The first mayoral report came from former alderman Dan Cohen, who lent his campaign $285,000, using funds from a settlement he received from the Star Tribune in the 1990s. Cohen was city council president from 1967 to 1969.

He’s spent $176,373 so far, largely on ads and marketing and social media consultants. He paid Clear Channel $49,493, CBS Radio $5,103, WCCO $21,332, and the company that owns the Southwest Journal and Downtown Journal newspapers $14,324.

And Cohen spent $8,640 on advertising with the Star Tribune, even as a significant part of his campaign is criticizing the Star Tribune for not disclosing more about its ownership and real estate dealings involving the new Vikings stadium.

Six people gave Cohen $1,175 in contributions, including Minneapolis Charter Commissioner Todd Ferrara and campaign manager Randy Milbrett. Just two of the donors had a city address.

The planning board commissioner and former city alderman received the settlement after suing the newspaper for improperly revealing him as a source in a 1982 political story, and noted in a recent blog post that he was using it to fund his mayoral campaign.

“Thanks, Strib,” he wrote. “I’m sure you never imagined I would be putting the money to such a good use as I am putting it to now.”

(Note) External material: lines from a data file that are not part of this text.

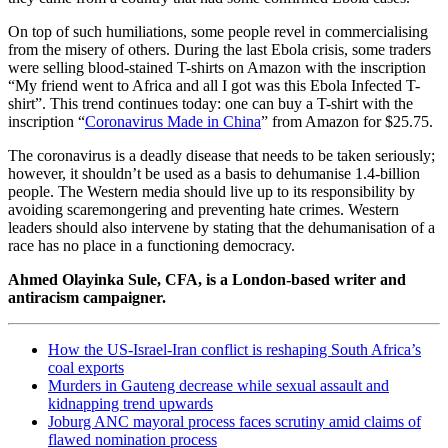
On top of such humiliations, some people revel in commercialising
from the misery of others. During the last Ebola crisis, some traders
were selling blood-stained T-shirts on Amazon with the inscription
“My friend went to Africa and all I got was this Ebola Infected T-
shirt”. This trend continues today: one can buy a T-shirt with the
inscription “
Coronavirus Made in China
” from Amazon for $25.75.
The coronavirus is a deadly disease that needs to be taken seriously;
however, it shouldn’t be used as a basis to dehumanise 1.4-billion
people. The Western media should live up to its responsibility by
avoiding scaremongering and preventing hate crimes. Western
leaders should also intervene by stating that the dehumanisation of a
race has no place in a functioning democracy.
Ahmed Olayinka Sule, CFA, is a London-based writer and
antiracism campaigner.
How the US-Israel-Iran conflict is reshaping South Africa’s
coal exports
Murders in Gauteng decrease while sexual assault and
kidnapping trend upwards
Joburg ANC mayoral process faces scrutiny amid claims of
flawed nomination process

Council Member Diane Hofstede, who is locked in a tough reelection battle with attorney Jacob Frey, raised $29,581 and lent herself $10,000. Contributions to Hofstede include $2,100 from unions, $300 from mayoral candidate Dan Cohen and $200 from Lester Bagley, the Vikings vice president of public affairs.

She received donations from those with business before the city, including $300 from developer Kelly Doran, who is proposing a six-story, 70-unit apartment building in her ward and has opposed a development moratorium she unsuccessfully pushed there.

Hofstede received $800 from employees of Aspen Waste, which is competing for a trash contract against longtime city contractor Minneapolis Refuse Inc., whose employees gave Hofstede $300. Al Hofstede, a lobbyist for Aspen as well as her brother-in-law, also gave the council member $300.